Rumus kimia adenin sangat sederhana dan mudah diingat C5H5N5, merupakan jenis purin dengan perubahan gugus amino -NH2 dari gugus hidrogen -H. Ini berbeda dari guanin, basa nitrogen murni lainnya dalam posisi gugus NH2. Seperti semua basa purat, adenin terdiri dari dua cincin aromatik. Pada adenin gugus -NH2 berada pada posisi 6 dan pada guanin pada posisi 2. Meskipun mereka dapat diserap dalam makanan, karena semua organisme memiliki DNA, sebagai molekul dengan kepentingan biologis tinggi, ia dapat disintesis dari senyawa lain. Bahkan, untuk waktu yang lama, adenin dianggap sebagai vitamin B4. Dua senyawa yang termasuk dalam kelompok vitamin B berikatan dengan adenin. Nicotinamine adenine dinucleotide (NAD) dan flavin adenine dinucleotide (FAD), dua senyawa metabolik yang terlibat dalam pengangkutan dan penyimpanan daya pereduksi.

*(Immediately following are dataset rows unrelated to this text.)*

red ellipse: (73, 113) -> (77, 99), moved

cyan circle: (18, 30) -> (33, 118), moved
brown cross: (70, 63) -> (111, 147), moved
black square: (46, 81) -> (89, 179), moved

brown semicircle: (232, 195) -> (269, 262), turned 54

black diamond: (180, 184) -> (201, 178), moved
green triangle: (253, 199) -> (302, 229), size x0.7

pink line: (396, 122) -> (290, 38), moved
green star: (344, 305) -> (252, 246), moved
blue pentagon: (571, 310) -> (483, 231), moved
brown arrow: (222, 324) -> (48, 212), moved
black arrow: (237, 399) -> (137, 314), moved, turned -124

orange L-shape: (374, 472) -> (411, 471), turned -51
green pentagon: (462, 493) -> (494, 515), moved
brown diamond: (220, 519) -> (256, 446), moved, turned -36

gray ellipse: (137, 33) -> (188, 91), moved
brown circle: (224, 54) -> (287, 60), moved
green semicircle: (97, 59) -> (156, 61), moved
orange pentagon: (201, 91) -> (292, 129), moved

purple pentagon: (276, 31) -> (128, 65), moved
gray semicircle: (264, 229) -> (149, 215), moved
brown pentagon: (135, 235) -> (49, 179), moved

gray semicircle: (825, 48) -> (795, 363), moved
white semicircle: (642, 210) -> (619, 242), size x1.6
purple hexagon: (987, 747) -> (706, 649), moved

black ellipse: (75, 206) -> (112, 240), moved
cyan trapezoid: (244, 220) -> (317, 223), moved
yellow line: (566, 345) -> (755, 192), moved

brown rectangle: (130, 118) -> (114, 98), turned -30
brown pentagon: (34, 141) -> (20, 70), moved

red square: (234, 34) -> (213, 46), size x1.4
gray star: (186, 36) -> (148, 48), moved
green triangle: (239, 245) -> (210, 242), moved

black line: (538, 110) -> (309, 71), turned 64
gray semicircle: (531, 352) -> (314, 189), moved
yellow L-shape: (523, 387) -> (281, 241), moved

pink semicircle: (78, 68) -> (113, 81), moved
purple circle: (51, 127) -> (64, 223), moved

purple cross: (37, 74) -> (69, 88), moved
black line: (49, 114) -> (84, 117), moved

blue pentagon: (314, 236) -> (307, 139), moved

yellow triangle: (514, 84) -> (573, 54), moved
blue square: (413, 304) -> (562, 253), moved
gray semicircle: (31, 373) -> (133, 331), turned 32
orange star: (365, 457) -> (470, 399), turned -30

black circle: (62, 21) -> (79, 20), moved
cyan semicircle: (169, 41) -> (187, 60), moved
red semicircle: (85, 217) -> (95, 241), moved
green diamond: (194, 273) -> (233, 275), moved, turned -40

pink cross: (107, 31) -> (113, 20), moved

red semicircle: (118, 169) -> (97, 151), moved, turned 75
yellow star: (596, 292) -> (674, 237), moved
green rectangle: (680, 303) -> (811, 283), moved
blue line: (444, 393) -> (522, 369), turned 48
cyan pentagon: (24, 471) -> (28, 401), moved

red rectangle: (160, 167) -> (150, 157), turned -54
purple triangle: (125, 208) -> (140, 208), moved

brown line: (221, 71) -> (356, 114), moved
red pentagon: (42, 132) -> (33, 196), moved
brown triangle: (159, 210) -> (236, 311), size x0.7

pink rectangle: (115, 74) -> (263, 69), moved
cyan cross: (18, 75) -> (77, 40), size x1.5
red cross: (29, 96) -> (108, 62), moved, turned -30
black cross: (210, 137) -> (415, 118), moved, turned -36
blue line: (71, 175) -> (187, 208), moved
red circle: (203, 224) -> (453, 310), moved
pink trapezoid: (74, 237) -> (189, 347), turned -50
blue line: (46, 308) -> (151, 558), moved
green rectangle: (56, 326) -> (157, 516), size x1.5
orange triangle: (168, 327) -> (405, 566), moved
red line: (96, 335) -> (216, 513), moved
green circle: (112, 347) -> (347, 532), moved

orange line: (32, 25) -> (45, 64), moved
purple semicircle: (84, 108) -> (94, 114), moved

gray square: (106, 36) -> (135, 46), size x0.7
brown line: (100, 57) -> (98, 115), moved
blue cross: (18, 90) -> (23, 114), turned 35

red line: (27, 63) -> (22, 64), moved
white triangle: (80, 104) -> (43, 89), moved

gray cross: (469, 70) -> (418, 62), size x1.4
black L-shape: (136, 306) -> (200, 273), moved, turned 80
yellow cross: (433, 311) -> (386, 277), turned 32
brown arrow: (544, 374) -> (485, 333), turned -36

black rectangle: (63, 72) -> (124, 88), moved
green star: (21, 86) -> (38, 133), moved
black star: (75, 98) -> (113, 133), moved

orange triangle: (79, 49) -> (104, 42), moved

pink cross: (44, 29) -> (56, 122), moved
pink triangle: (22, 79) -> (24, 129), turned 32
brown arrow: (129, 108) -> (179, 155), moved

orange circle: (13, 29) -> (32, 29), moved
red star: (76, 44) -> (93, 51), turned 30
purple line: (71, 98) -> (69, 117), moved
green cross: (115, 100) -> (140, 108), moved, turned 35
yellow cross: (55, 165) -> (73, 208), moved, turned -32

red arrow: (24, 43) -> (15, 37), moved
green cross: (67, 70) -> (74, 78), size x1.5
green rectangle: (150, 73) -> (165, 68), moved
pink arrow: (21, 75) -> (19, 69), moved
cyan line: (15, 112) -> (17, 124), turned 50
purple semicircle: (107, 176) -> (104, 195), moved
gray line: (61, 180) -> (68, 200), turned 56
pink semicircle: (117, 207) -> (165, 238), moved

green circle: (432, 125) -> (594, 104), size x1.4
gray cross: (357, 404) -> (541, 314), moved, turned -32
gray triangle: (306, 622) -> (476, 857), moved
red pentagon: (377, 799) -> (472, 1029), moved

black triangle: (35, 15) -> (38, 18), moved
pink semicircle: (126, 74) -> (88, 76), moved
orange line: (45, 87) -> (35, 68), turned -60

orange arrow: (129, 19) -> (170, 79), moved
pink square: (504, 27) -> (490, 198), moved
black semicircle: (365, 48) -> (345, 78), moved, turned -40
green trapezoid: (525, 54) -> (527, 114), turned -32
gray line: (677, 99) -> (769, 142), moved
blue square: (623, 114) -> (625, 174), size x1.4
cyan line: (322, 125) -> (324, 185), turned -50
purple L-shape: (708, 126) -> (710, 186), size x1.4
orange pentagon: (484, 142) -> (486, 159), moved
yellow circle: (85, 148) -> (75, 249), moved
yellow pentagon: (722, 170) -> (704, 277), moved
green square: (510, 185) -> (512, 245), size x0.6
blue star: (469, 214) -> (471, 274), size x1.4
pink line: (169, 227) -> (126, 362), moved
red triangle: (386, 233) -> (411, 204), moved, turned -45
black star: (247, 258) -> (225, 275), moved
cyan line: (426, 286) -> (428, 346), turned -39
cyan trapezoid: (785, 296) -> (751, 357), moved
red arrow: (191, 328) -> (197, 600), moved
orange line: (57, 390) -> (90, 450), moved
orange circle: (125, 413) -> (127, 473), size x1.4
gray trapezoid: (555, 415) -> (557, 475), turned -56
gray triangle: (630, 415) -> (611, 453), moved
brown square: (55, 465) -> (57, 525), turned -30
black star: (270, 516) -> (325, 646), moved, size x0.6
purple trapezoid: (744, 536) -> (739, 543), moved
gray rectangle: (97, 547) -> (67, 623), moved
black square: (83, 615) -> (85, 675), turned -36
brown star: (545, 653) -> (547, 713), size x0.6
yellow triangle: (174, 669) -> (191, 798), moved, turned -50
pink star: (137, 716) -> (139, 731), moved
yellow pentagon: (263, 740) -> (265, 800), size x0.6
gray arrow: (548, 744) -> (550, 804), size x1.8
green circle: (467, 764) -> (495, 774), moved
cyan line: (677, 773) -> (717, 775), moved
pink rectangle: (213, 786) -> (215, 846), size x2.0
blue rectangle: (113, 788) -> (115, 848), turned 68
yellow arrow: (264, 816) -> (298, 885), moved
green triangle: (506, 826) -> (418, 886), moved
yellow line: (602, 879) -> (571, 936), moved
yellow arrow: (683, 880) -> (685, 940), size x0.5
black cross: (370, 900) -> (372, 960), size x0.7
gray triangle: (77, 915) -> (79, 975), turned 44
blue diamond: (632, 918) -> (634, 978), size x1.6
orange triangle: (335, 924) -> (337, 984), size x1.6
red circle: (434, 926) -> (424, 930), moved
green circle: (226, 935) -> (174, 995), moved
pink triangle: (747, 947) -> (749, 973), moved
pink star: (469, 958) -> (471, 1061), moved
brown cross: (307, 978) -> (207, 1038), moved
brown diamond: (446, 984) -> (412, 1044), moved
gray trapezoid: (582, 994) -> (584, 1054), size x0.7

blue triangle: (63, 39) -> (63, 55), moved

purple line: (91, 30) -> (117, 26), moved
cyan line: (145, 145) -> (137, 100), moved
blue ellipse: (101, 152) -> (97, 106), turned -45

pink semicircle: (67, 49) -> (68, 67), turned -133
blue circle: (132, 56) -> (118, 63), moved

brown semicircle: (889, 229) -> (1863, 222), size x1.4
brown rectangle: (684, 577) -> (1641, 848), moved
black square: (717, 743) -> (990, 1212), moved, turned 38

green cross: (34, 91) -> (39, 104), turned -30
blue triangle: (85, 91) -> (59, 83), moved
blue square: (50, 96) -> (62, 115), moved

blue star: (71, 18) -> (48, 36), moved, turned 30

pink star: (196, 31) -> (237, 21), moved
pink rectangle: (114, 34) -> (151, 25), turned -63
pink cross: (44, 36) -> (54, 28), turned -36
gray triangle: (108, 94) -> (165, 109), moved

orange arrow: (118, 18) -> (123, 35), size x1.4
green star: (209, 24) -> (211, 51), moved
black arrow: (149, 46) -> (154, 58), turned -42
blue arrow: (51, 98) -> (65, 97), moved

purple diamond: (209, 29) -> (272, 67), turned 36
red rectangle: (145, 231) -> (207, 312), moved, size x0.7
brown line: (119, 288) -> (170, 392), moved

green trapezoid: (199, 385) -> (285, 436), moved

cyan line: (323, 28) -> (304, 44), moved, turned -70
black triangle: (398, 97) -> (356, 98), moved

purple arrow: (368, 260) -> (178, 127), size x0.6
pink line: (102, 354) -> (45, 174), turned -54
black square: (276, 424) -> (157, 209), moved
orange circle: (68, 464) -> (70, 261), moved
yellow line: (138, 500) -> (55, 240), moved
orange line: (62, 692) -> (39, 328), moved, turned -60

Purin disintesis di sitoplasma semua sel. Sintesis purin sangat rumit dan terdiri dari beberapa langkah di mana karbon dan gugus amino digabungkan ke dalam tulang punggung ribosa-5-fosfat. Untuk sintesis purin, kita mulai dari kerangka yang akan menghasilkan nukleotida, gula -ribosa-, melekat pada gugus fosfat dan di tempat purin masa depan gugus pirofosfat terpasang. Langkah pertama adalah mengubah gugus pirofosfat menjadi gugus amino yang akan berasal dari glutamin. Dalam proses ini, gugus amino digabungkan dari dua molekul glutamin dan satu aspartam. Yang akan membentuk cincin purin, pertama pentagonal dan kemudian heksagonal. Ada juga 3 glisin yang tergabung ke dalam molekul. Untuk semua ini, 3 molekul ATP digunakan. Setelah molekul fumarat dihilangkan dan dua gugus formil digabungkan. Pada titik kunci dalam sintesis kami menemukan inosin monofosfat yang terbentuk -IMP-. Molekul ini adalah kerangka yang dengannya basa nukleat murni akan dibuat, dan juga nukleotida, karena mereka masih terikat pada ribosa dan gugus fosfat. Mereka akan dibentuk sebagai AMP atau GMP, versi monofosfat mereka. Anehnya, jalur untuk membentuk AMP membutuhkan pengeluaran energi dari GTP, sedangkan untuk pembentukan GMP, pengeluaran ATP diperlukan. Hal ini untuk menjamin keseimbangan antara kedua molekul. Dengan cara ini, mereka akan disintesis dalam jumlah yang sama dan jika karena alasan apa pun konsentrasi salah satu dari keduanya meningkat banyak, secara otomatis akan menyebabkan lebih banyak substrat lainnya disintesis oleh proses kuantitas substrat.